● Directions for this task
Output all of the records exactly as written.
══ Records for this task ══
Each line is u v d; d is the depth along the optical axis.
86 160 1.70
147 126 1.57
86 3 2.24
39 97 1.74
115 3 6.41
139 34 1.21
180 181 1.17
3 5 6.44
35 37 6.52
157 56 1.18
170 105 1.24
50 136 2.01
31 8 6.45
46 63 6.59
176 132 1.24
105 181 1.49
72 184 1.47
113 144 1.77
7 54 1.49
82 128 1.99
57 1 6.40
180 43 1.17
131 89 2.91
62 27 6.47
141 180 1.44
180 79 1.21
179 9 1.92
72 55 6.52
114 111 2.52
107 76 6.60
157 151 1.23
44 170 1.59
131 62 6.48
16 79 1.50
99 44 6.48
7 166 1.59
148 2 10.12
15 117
═══
● Exercise result
Each line is u v d; d is the depth along the optical axis.
86 160 1.70
147 126 1.57
86 3 2.24
39 97 1.74
115 3 6.41
139 34 1.21
180 181 1.17
3 5 6.44
35 37 6.52
157 56 1.18
170 105 1.24
50 136 2.01
31 8 6.45
46 63 6.59
176 132 1.24
105 181 1.49
72 184 1.47
113 144 1.77
7 54 1.49
82 128 1.99
57 1 6.40
180 43 1.17
131 89 2.91
62 27 6.47
141 180 1.44
180 79 1.21
179 9 1.92
72 55 6.52
114 111 2.52
107 76 6.60
157 151 1.23
44 170 1.59
131 62 6.48
16 79 1.50
99 44 6.48
7 166 1.59
148 2 10.12
15 117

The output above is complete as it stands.